Полное собрание рецензий | страница 12



«Мы можем прикинуться хором Пятницкого. Ансамблем „Березка“. Мы вас матрешками закидаем. Но не надо шутить с этим. Если это проснется, если вы, падлы, это в нас разбудите, то мир еще содрогнется. Я ненавижу в себе это, люблю и боюсь.

В этот вечер я почувствовал себя русским. Русским, со всеми вытекающими последствиями. Мою предыдущую осколочную жизнь насадили на шомпол, и все связалось. Все встало на свои места… Я не знал, что мне со всем этим делать. Но во мне разбудили зверя. Ой, будет мокрота!»

К счастью, все обойдется: впоследствии персонаж героически свалит в Мюнхен; попытается, выдав себя за еврея, остаться в Германии насовсем; потом героически передумает. Не в этом дело.

Правда ведь, любопытно наблюдать за повадками такого ума? Как сам бы он сформулировал: хоть и не полный ништяк, а все-таки – зашибись.

Цветные портреты автора полностью подтверждают наше предположение: это совсем другой человек. Лицо значительное такое, взгляд пронзительный.

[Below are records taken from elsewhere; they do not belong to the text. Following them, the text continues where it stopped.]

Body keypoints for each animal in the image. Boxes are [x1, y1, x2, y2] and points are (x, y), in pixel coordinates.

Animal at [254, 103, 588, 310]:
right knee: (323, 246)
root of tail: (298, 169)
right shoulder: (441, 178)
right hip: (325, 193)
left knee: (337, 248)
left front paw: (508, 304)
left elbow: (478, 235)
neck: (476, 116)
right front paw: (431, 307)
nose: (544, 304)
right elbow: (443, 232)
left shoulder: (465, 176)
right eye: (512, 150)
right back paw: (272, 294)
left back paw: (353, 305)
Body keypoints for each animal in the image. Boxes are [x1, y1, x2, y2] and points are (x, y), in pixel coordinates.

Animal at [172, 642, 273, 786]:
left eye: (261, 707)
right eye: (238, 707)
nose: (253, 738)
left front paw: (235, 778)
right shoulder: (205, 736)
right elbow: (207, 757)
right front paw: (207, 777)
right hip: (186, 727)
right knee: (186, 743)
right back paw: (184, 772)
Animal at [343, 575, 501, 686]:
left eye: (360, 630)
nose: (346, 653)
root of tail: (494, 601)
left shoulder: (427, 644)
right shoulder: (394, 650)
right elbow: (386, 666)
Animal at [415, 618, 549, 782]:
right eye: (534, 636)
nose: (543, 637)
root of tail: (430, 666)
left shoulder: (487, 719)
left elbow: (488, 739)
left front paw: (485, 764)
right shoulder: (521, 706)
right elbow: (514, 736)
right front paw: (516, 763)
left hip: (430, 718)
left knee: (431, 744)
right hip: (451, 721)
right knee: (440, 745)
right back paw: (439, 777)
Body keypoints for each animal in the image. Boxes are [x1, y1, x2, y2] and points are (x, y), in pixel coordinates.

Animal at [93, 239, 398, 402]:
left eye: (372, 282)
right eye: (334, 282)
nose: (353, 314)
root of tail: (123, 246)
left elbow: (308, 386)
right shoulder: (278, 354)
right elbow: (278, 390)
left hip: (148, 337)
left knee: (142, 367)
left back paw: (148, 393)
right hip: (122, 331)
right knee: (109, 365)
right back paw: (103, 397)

Хотя и персонаж с детства работает над своей внешностью, избрав идеалом лермонтовского Вадима:

«На уроках по гриму я сделал грим Вадима. Длинные нечесаные патлы, осунувшееся лицо, на котором остались только глаза, тяжелые и злые.

Сейчас, когда прошло двадцать лет, я наткнулся на эту старую фотографию. Мое лицо стало именно таким. Я сделал свой портрет.

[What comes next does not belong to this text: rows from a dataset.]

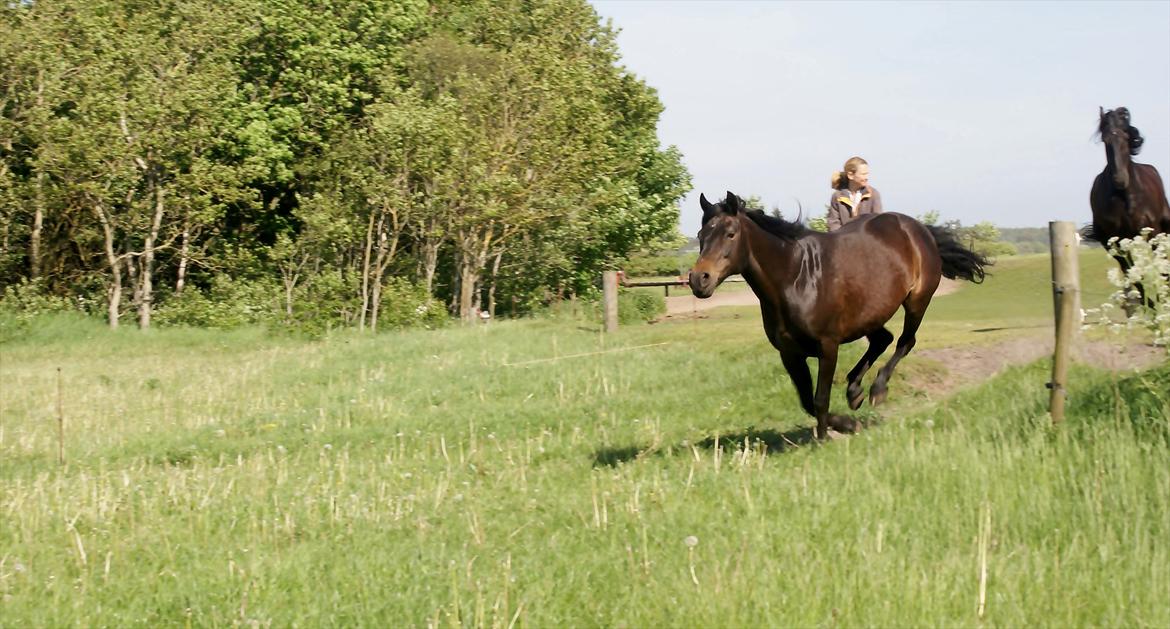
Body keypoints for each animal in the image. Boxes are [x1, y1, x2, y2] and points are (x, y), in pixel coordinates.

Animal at [687, 192, 992, 437]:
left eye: (730, 233)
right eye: (701, 236)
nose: (699, 279)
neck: (796, 277)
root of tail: (918, 228)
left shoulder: (828, 346)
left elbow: (820, 398)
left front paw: (824, 438)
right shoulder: (790, 353)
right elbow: (807, 401)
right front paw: (846, 423)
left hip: (916, 301)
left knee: (905, 341)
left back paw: (877, 390)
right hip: (871, 312)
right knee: (882, 339)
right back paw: (854, 392)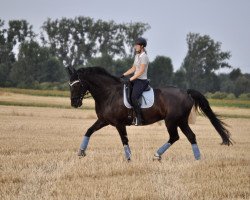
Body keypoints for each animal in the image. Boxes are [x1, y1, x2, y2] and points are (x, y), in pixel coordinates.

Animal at [67, 65, 232, 161]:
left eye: (78, 85)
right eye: (70, 85)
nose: (74, 103)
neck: (109, 93)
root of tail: (186, 92)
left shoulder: (119, 124)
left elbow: (124, 140)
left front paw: (129, 158)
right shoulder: (104, 120)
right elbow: (89, 131)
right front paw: (81, 152)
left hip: (171, 121)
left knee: (175, 136)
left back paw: (157, 155)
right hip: (181, 121)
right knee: (191, 136)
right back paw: (197, 158)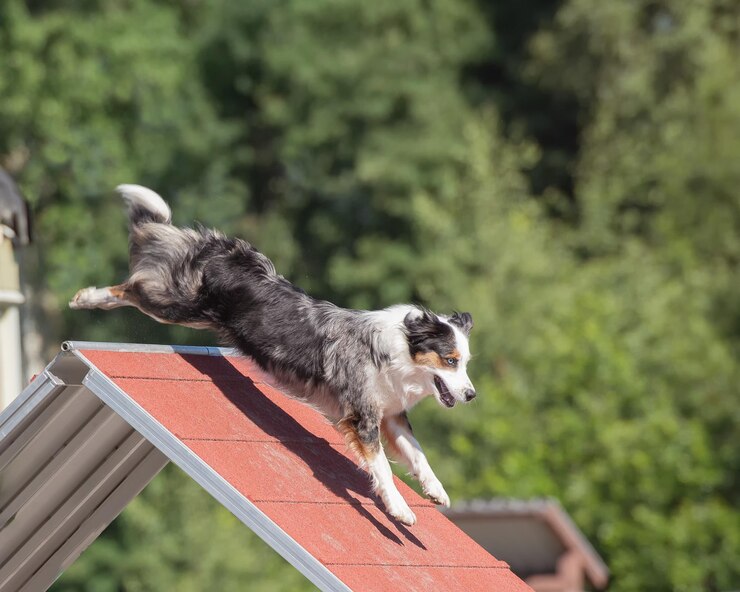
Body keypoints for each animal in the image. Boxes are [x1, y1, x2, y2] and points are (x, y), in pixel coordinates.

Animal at [69, 184, 474, 524]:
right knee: (132, 287)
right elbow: (384, 468)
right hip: (177, 305)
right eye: (450, 360)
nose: (471, 394)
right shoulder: (362, 417)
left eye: (466, 363)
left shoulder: (391, 415)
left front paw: (436, 491)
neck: (398, 351)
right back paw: (86, 297)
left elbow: (419, 454)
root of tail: (224, 249)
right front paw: (400, 510)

Вадим – это Дубровский, только без романтического фуфла. И это – я.

Я с детства усвоил железно: бить надо первым и добивать до конца».

Вот видите – не спутаешь: то – подросток, играющий в разбойника из книжки, а то – вполне приличный господин, деятель культуры.

I

Февраль

Ю. Г. Оксман – К. И. Чуковский: Переписка. 1949–1969.

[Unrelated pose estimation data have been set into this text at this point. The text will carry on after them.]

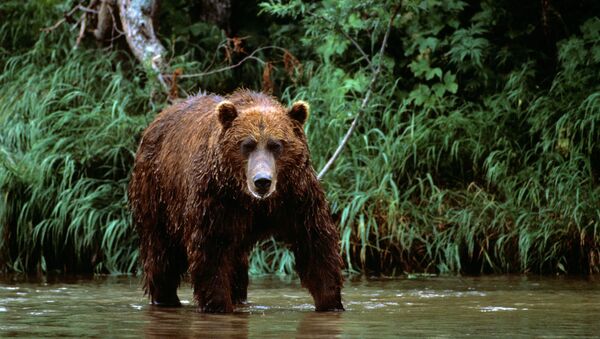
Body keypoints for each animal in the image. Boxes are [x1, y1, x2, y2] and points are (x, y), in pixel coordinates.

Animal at [129, 88, 344, 314]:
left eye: (276, 145)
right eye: (247, 145)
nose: (262, 181)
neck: (252, 201)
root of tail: (156, 121)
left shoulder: (296, 196)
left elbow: (315, 244)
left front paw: (330, 301)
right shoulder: (216, 199)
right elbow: (211, 252)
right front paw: (218, 305)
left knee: (237, 265)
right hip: (157, 195)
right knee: (162, 256)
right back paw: (165, 298)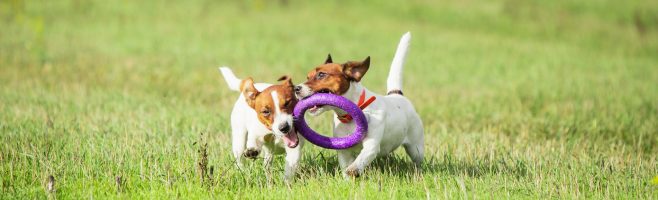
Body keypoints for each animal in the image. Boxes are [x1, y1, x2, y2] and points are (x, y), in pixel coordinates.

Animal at [294, 32, 422, 178]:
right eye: (308, 77)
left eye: (321, 74)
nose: (296, 88)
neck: (350, 116)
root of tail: (397, 94)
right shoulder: (343, 149)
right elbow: (345, 166)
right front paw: (346, 179)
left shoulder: (371, 145)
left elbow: (362, 158)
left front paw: (353, 169)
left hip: (415, 147)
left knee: (417, 160)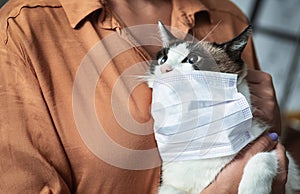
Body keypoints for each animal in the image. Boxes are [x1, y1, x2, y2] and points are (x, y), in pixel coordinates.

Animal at [146, 21, 300, 194]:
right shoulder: (169, 186)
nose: (164, 69)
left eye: (192, 59)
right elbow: (172, 190)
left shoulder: (277, 150)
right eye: (163, 59)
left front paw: (253, 189)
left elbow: (264, 156)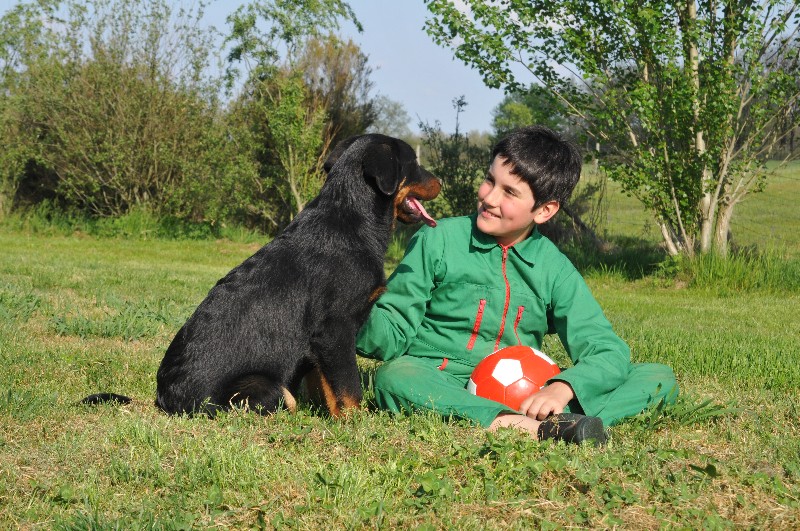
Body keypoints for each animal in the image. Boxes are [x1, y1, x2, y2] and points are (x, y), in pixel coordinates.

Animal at [149, 134, 440, 417]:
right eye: (414, 163)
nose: (440, 182)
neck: (351, 217)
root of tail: (168, 400)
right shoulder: (335, 330)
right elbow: (348, 389)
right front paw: (357, 423)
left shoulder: (318, 347)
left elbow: (325, 385)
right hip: (268, 388)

Предисл. и коммент. А. Л. Гришунина

М.: Языки славянской культуры, 2001.

Тираж не указан – а, небось, ничтожный. Небось, раскуплен весь – и вообще рецензия запоздала. Строго говоря, такая книжка в рецензиях и не нуждается. Говоря еще строже, такую книжку не обязательно и читать – верней, не обязательно вникать в нее сразу, – лишь бы знать, что она есть, вот появилась и навсегда существует, прочная такая деталь в полупризрачном здании русской культуры: скажем, ступенька потайной лестницы или кованая дверь.

Эту брошюрку мы поставим в заветный, тоже наполовину воображаемый шкаф, где ум разгуливает по полкам, точно по коридорам историко-филологического рая. Взгляд выхватывает поблизости какие-нибудь «Письма Писемского», или томик об «огаревском наследстве» («Academia»), или того же Чуковского «Поэт и палач», или того же Оксмана «Летопись жизни и творчества В. Г. Белинского»… Мир утонченных наслаждений.